Teacher in job for six years ‘without full qualifications’
A SCHOOL is under investigation after it emerged a music teacher it employed for six years was not fully qualified – leading to pupils being shown the film School of Rock to help them understand the blunder.
The Jack Black film, about a rock ’n’ roll fan who pretends to be a teacher, was played to bemused students at West Lothian’s Inveralmond Community High after their own music teacher, Billy Russell, was suspended.
It is alleged that Mr Russell was not qualified to teach at a Scottish high school, despite having been a member of staff for more than six years.
Mr Russell, described by pupils as “the best” on a teacher rating website, was immediately removed from his position after bosses discovered the error two weeks ago.
Online videos show Mr Russell playing guitar with his students at a charity rock concert, again mirroring the plot of the 2003 movie. Mr Russell even throws the guitar behind his head and begins strumming in a “rock ’n’ roll style”.
In one YouTube clip, Mr Russell even sings Deep Purple’s hit 1972 tune Smoke on the Water - the same song Jack Black teaches to his students in the film.
Mr Russell is accompanied by his music students while he sings the lyrics of the famous rock song, at one point thrashing out a guitar solo.
West Lothian Council said an investigation was being carried out as a matter of urgency.
A spokesman said: “An internal disciplinary investigation is currently under way and it would not be appropriate to comment further at this stage.”
Local Labour councillor Danny Logue dubbed the situation “shocking” and education experts said it was “highly unusual” and like something “from a film”. Councillor Logue, who is on the West Lothian education committee, said: “I’m absolutely shocked. I think with all the screening that goes on nowadays it should have been picked up. I don’t know how he managed it.”
Eleanor Conor, information officer at the Scottish Parent Teacher Council, said she had never come across a similar situation.
“There are procedures that should be in place but obviously something has gone wrong here,” she said.
“I don’t think it’s something for parents to overly worry about, I’ve never heard of anything like this before, apart from in a film.
“There are very strict procedures in place to follow [when it comes to checking teachers on the General Teaching Council for Scotland’s register]. You get these bizarre stories from time to time, but they are not at all common.”
Council leader and local councillor Peter Jones said it would not be appropriate to comment on the investigation while it is ongoing, but pointed out that further investigations would be carried out if needed and said a whole range of penalties including dismissal would be considered.
All teachers in Scotland must be registered with the General Teaching Council for Scotland, and any new appointments much be vetted and thoroughly checked by a school.
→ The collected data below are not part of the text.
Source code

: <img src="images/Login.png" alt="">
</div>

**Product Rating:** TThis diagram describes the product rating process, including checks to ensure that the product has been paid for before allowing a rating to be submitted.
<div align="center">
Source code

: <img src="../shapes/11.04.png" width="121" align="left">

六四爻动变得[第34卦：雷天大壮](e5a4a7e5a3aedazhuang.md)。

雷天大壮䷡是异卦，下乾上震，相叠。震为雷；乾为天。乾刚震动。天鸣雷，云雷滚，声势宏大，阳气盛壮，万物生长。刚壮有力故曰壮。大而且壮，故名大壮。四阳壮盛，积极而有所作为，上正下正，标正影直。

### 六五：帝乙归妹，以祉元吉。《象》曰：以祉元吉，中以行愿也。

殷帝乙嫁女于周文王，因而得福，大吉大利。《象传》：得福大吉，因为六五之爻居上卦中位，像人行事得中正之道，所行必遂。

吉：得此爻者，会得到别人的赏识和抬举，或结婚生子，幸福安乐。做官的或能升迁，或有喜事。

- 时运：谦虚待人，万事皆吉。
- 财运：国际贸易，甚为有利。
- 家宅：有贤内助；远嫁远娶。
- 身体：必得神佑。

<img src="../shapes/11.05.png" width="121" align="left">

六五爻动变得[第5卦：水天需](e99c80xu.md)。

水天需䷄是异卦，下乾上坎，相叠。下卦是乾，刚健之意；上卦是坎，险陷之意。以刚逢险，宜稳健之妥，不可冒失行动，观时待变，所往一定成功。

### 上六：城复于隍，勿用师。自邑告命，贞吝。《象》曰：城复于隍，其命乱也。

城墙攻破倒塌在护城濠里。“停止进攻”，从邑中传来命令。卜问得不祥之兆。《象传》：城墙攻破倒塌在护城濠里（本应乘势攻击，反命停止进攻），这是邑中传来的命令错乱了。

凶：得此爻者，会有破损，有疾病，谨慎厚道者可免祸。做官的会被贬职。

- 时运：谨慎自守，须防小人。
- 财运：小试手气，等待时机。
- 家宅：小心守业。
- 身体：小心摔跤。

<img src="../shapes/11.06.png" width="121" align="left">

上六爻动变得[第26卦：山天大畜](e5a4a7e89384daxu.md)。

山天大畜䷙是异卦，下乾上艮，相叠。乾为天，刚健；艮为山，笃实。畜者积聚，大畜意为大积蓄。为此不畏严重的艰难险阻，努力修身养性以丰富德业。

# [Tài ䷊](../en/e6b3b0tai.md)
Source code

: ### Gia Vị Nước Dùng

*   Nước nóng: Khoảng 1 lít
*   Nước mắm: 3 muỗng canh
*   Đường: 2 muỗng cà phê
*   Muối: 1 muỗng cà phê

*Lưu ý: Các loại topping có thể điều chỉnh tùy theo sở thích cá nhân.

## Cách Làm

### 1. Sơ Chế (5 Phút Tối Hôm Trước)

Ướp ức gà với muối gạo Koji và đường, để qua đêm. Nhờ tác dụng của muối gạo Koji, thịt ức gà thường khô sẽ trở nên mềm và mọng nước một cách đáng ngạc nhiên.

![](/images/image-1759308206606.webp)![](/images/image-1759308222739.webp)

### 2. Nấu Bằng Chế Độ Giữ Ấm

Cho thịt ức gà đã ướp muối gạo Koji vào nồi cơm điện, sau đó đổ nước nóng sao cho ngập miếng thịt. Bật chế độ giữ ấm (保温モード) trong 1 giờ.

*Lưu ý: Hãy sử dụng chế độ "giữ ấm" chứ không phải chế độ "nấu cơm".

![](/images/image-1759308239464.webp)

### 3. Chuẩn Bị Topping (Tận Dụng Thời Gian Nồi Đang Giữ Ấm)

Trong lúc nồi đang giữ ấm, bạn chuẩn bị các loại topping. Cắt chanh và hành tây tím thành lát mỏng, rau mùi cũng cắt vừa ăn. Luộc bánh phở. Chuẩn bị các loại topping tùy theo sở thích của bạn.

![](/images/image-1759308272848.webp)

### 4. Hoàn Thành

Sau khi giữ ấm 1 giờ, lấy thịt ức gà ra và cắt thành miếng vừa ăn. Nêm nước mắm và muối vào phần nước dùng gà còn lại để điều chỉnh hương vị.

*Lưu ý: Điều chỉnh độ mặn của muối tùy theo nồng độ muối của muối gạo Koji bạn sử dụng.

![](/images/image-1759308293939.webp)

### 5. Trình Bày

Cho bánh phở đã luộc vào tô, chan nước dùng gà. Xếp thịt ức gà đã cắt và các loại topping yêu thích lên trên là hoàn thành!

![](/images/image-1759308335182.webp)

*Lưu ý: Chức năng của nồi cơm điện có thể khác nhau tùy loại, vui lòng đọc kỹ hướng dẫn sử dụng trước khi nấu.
Teachers are required to hold a teaching qualification, and must complete a course of initial teacher training and carry out a probationary period, which usually lasts for a year. Secondary school teachers must have a Higher English qualification (or equivalent) as well as a university degree.
It is not known what happened in the case of Mr Russell, or why the fact he did not qualify for the post remained undetected for more than six years.
Online comments about Mr Russell have been largely positive, with one student saying: “Go Mr Russell Best music teacher EVER.”
Another added: “Nice to see Billy Russell’s ‘trademark’ guitar playing skills behind the head! Good one Billy.”